当時は、ドラフト制度が存在しない自由競争の時代だった。王がプロ入りする1年前の58年(昭33)には、長嶋茂雄が立教大から巨人に入団。南海ホークス(現ソフトバンク)の監督で、「グラウンドに銭が落ちている」との名言を残した「親分」こと、鶴岡一人が長嶋と杉浦忠を熱心にホークスに勧誘したのは有名な話だ。
坂井保之氏(野球経営評論家)「今でこそ裏金問題と騒がれるが、かつては野球界の先輩が後輩を連れて食事にいくなどという行為は、美風というか、先輩の貫録で行われた時代だったと思う」。
阪神球団のスカウトだった佐川直行は、王獲得に契約金1500万円を提示した。巨人も同額を用意した。10球団が参戦した王争奪戦の最後はGT決戦となった。この時代のスカウトは、革製のカバンに札束を詰め込んで動いたという。阪神の条件は2000万円まで吊り上がった。
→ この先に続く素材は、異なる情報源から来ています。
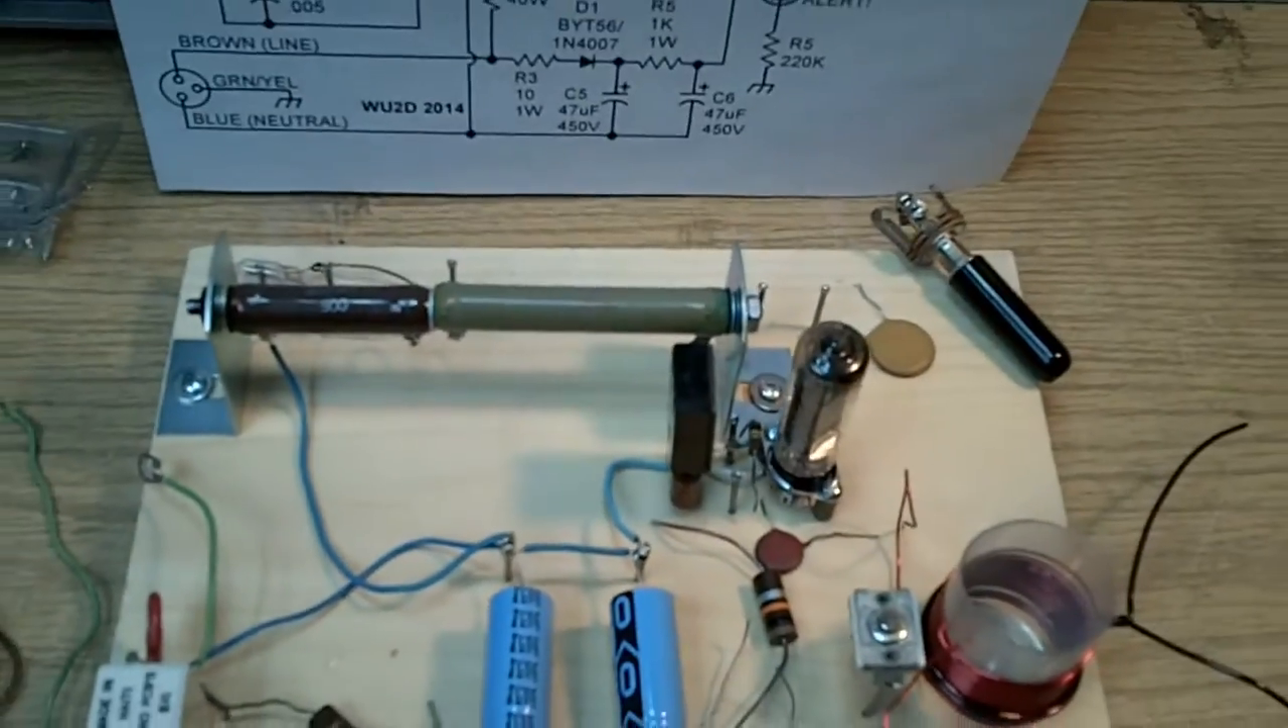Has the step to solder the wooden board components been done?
No.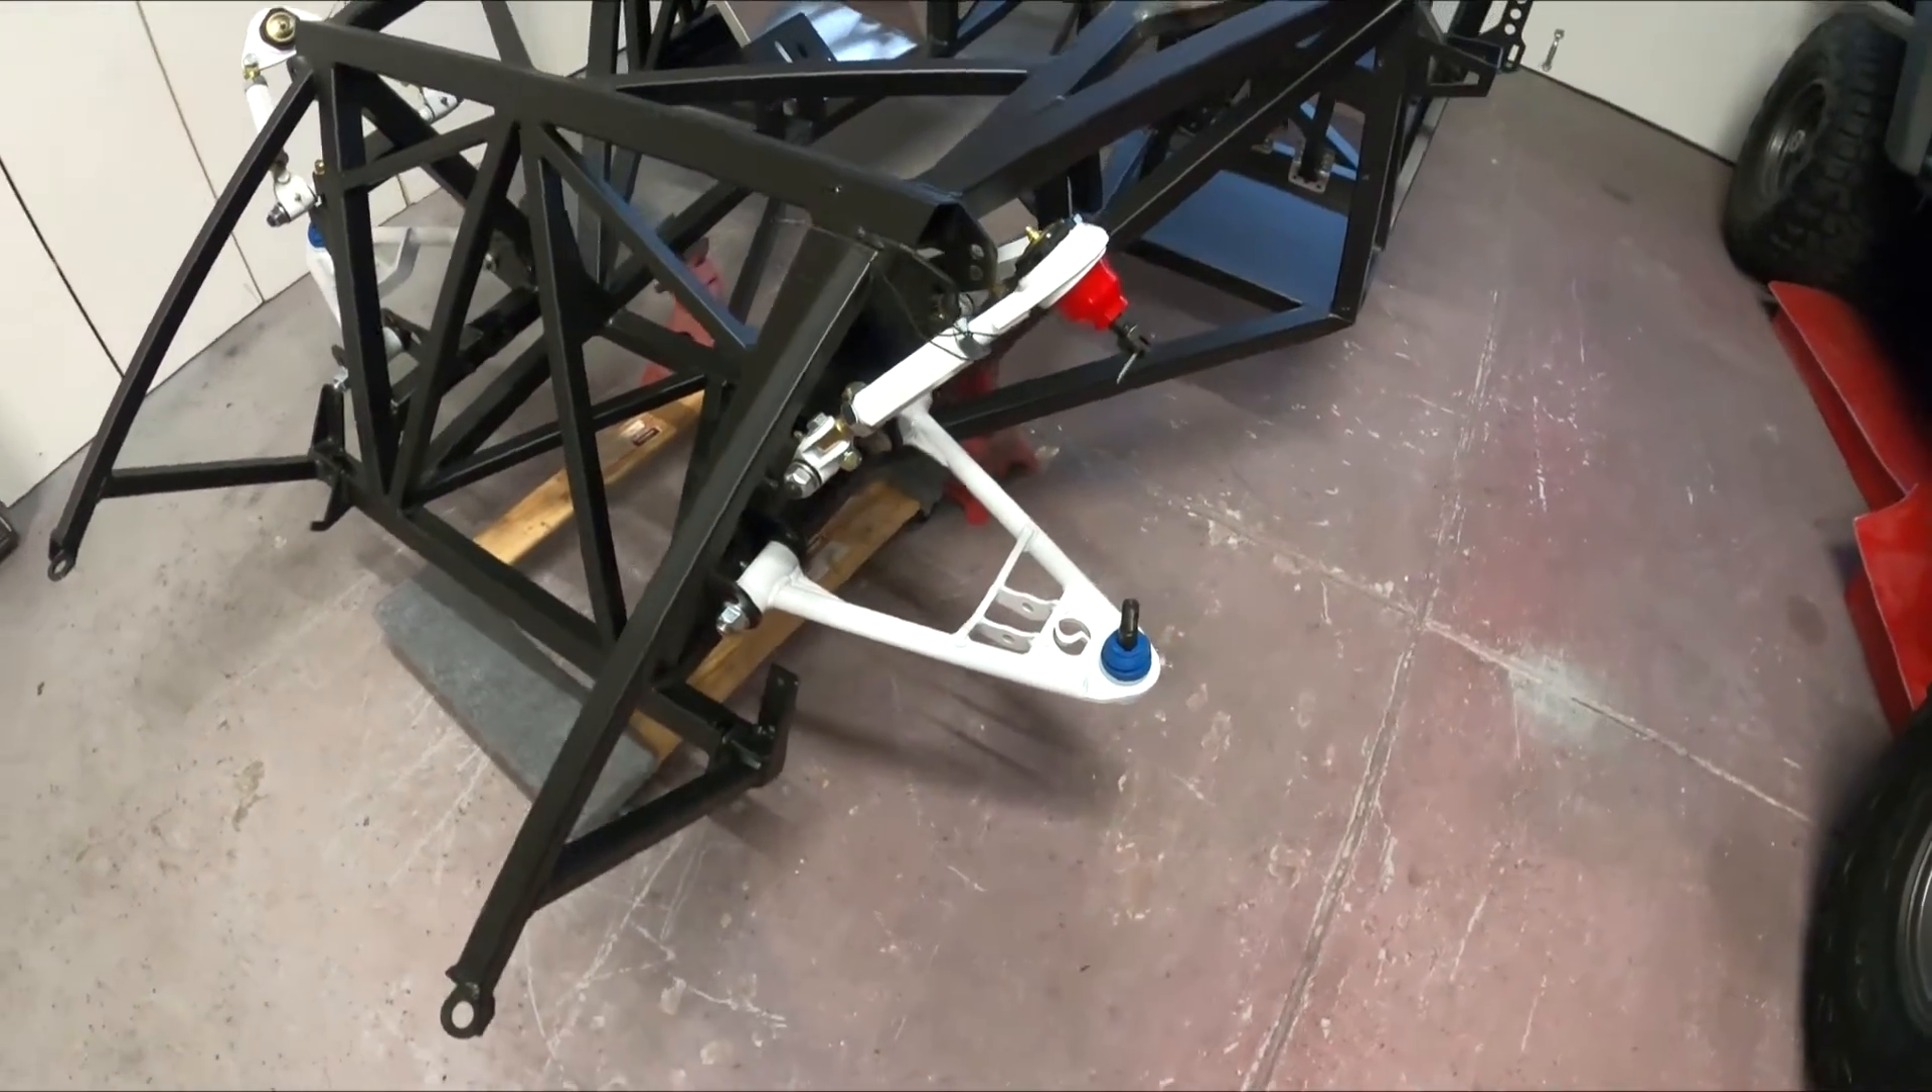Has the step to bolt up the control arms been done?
Yes.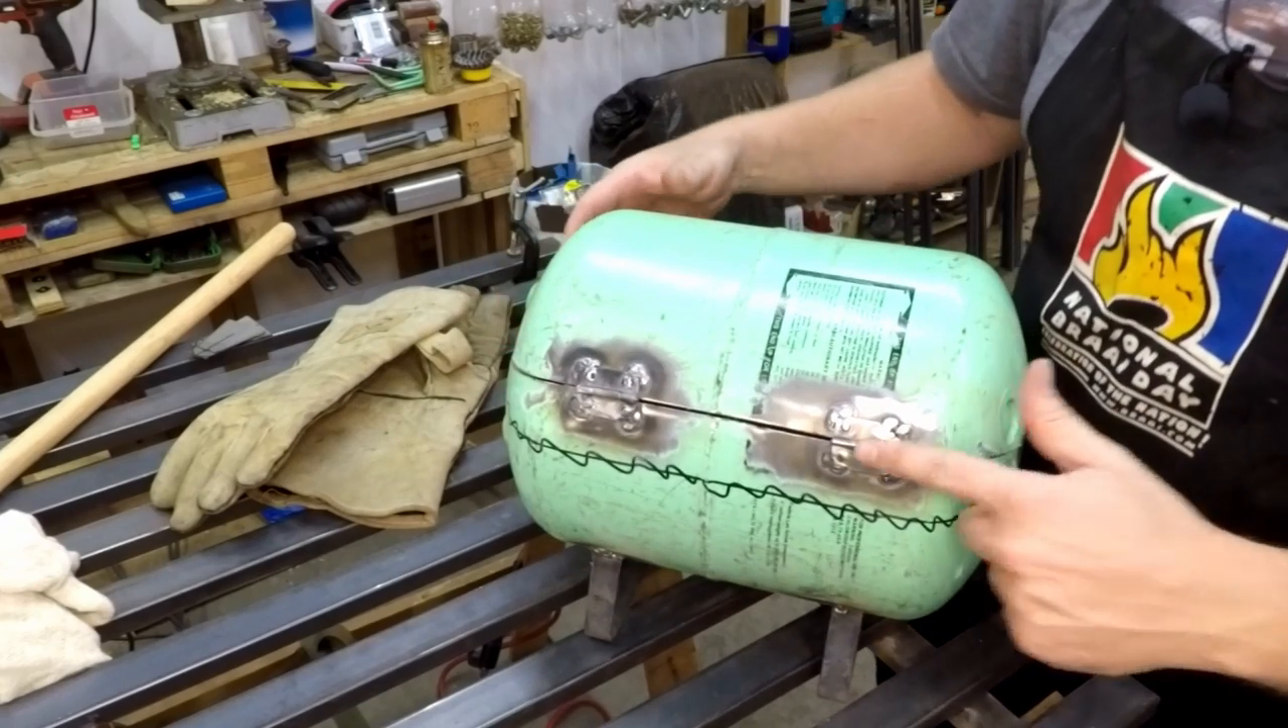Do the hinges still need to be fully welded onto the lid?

王は金額に左右されて、阪神から巨人へ翻意したわけではなかった。父親の仕福は大学卒業後、息子を電気技師にして、一緒に中国に帰るのが夢だった。王はその家族の意向もじっくり聞いた上で決断を下した。逆転巨人入り…。仕福も「貞治が決めたことなら」と、母国への帰郷を断念する。日刊スポーツの巨人担当だった小村多一は初めて王と会ったときの印象をこう語った。
小村「監督の水原さんに紹介されて、きれいな挨拶で礼儀正しい青年だなと感じた。前の年、川上(哲治)さんから、1人遠征先の広島の宿舎に呼ばれて、座敷のハンガーに掛かった背番号『16』を指差しながら『このユニホームとお別れしようと思っている』と打ち明けられた。眼光鋭い王と初めて会ったとき、この男が打撃の神様に代わって巨人を背負うのかもしれないという直感めいたものがあった」。
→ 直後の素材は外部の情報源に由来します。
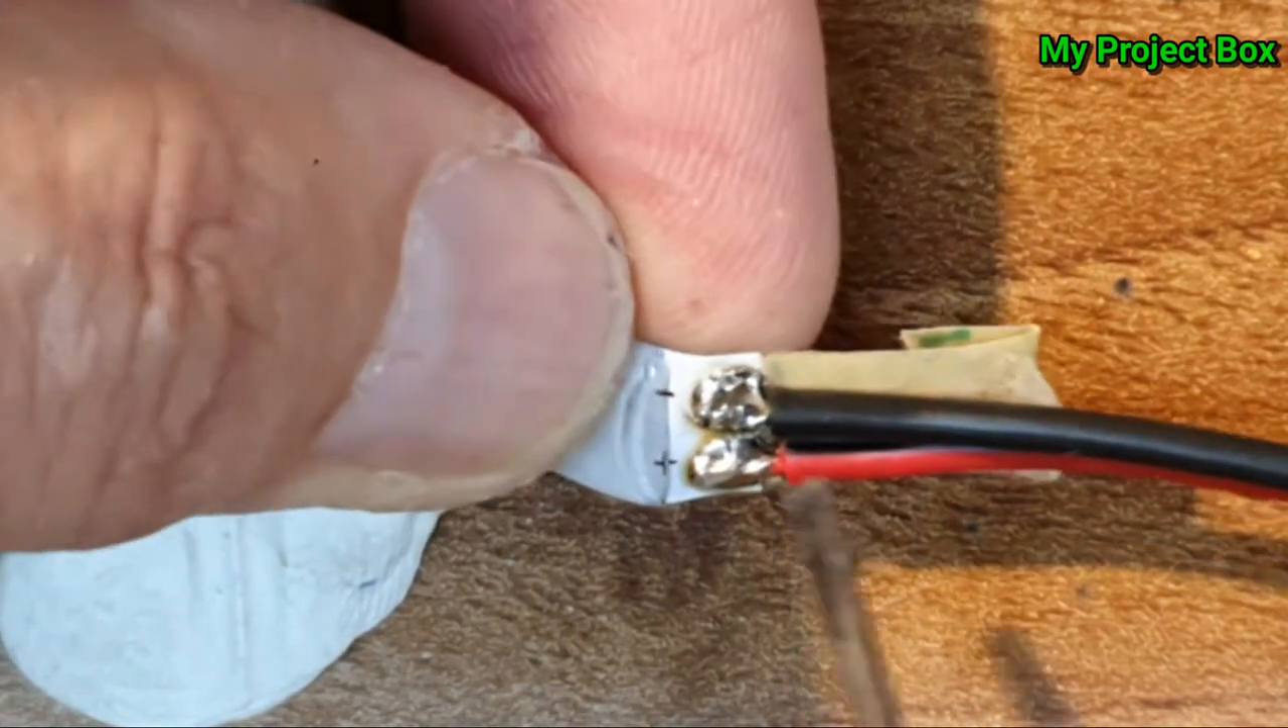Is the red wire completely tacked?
Yes.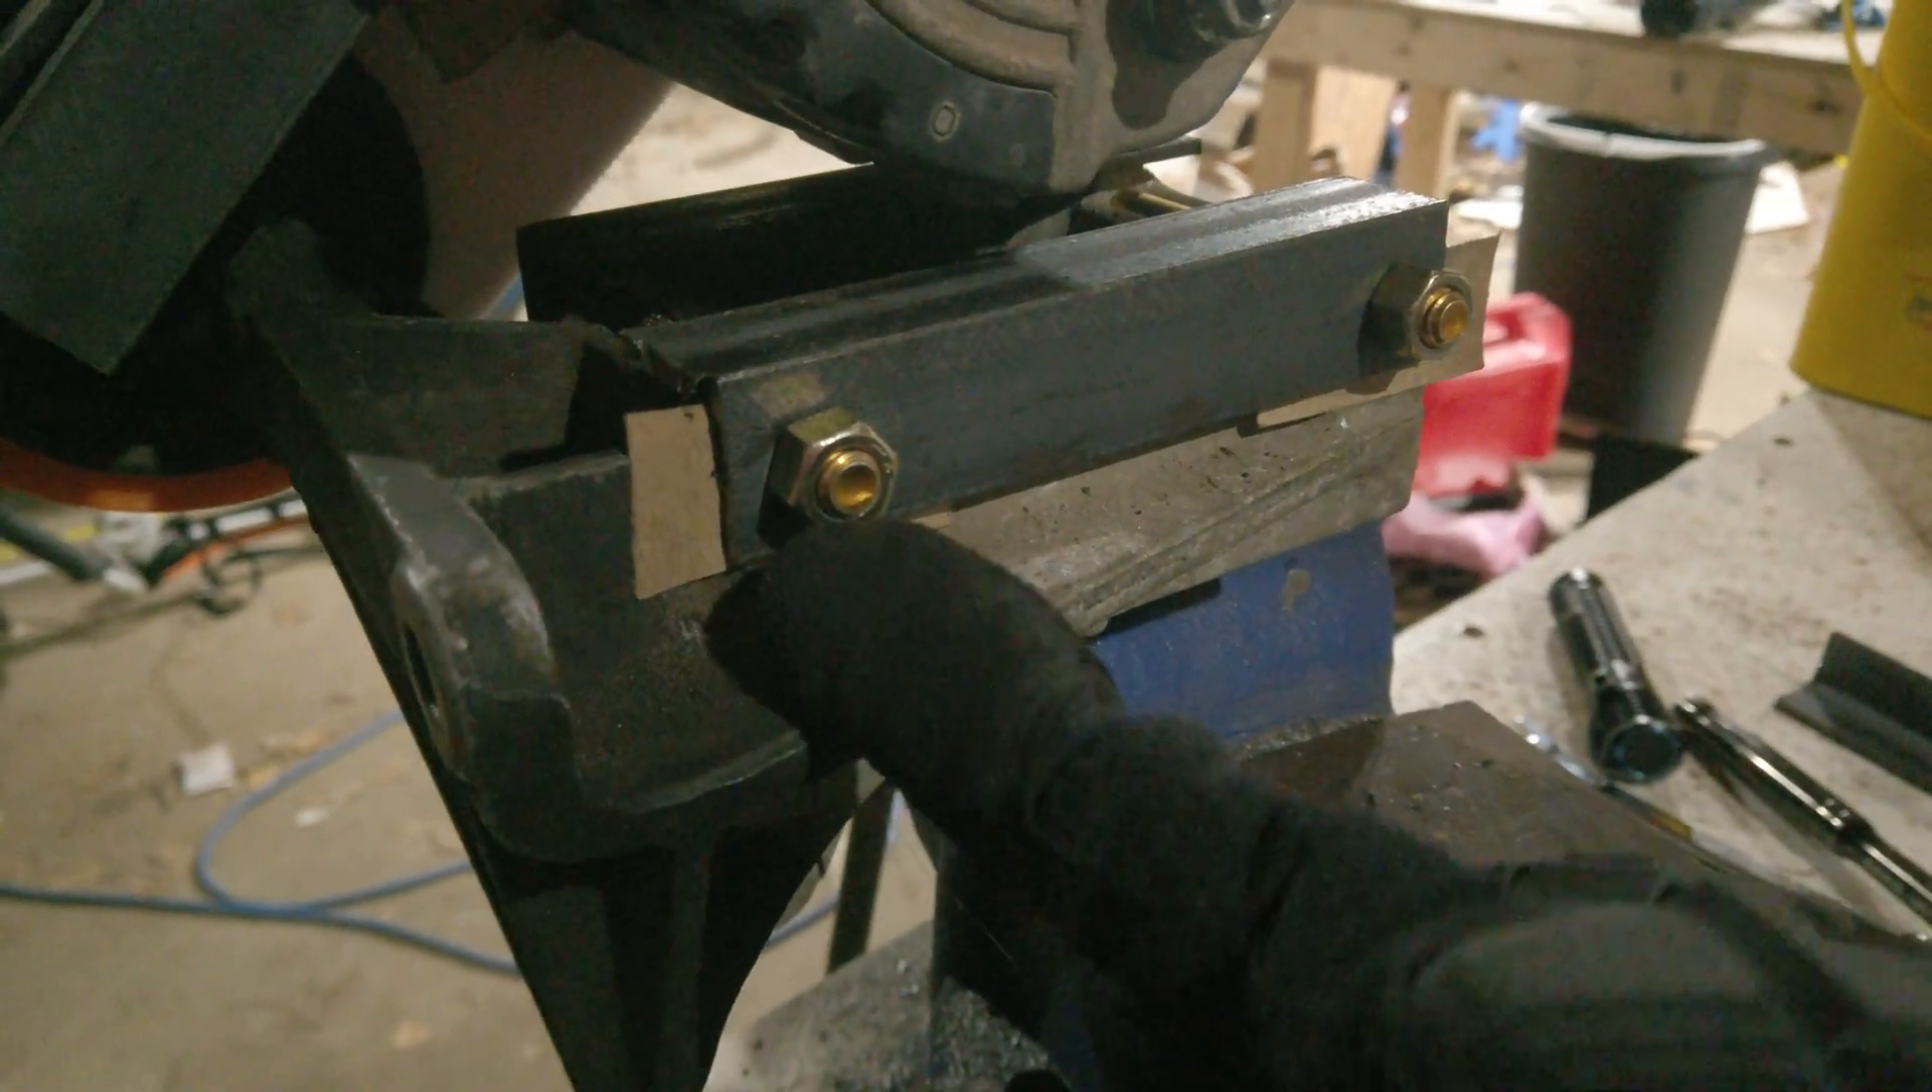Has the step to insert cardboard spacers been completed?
Yes.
今、ソフトバンクの指揮をとる王貞治は、阪神入りを撤回し、急転巨人入りを決断した真相を語った。
王「大学に行くと決めた後は、巨人からのアプローチはなかったんだ。そこで阪神からの攻勢にあって、気持ちの変化が生じたんだろうね。甲子園でプレーできるというのもあったし…。両親からは阪神入りを勧められていた。自分の気持ちが傾きかけたとき、新聞(日刊スポーツ)に『王が阪神に入る』と掲載され、急に巨人が来たんだよ。いろいろあって、最後は兄貴(鉄城氏)に『お前はどうなんだ?』と聞かれた。もともとぼくは巨人ファンだったし、あこがれを持っていた。それで巨人に入ることを決めた。日刊スポーツのお陰で巨人に入れたようなものだね(笑い)」。
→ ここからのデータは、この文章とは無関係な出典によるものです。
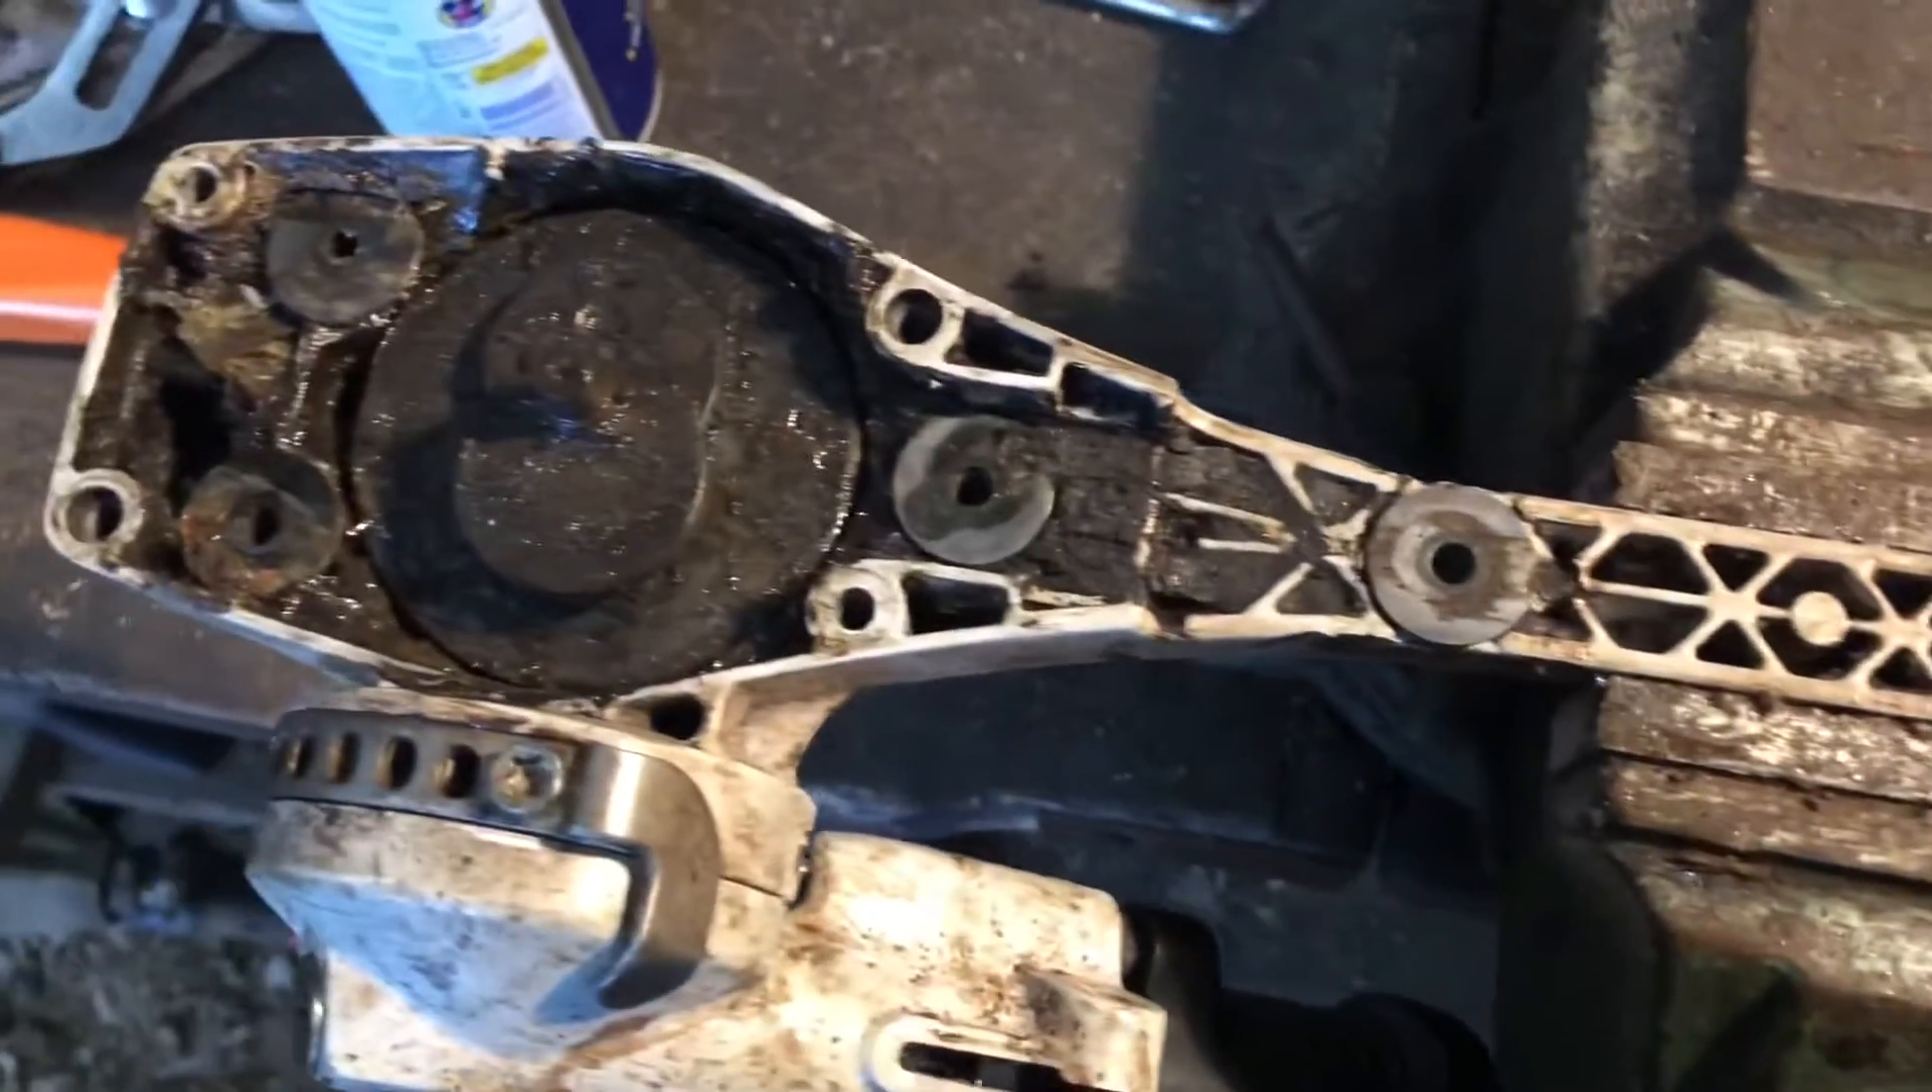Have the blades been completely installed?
No.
とはいえ、プロ入りしてから『世界の王』に上り詰めるまでの道のりは、決して平たんではなかった。川上が現役を引退したため、投手から打者に転向した王が一塁に起用された。ただ、ルーキーは苦悩していた。(つづく=敬称略)【寺尾博和編集委員】
◆川上哲治(かわかみ・てつはる) 1920年(大9)3月23日、熊本県生まれ。88歳。左投げ左打ち。熊本工では甲子園春1回、夏2回出場。37年夏に準優勝。38年(昭13)に巨人入り。投手から打者に転向し39年、打率3割3分8厘、75打点で2冠王を獲得。「弾丸ライナー」の強打者として知られた。大下の青バットに対抗し、川上の赤バットは有名。51年3月31日の多摩川での練習中に「ボールが止まって見える」と名言を残した。61年巨人監督に就任し、不滅のV9を達成。背番号「16」は永久欠番。65年野球殿堂入り。最優秀選手3回、首位打者5回、本塁打王2回、打点王3回、日本シリーズMVP1回。監督として14年間でリーグ優勝11回、日本シリーズは無敗。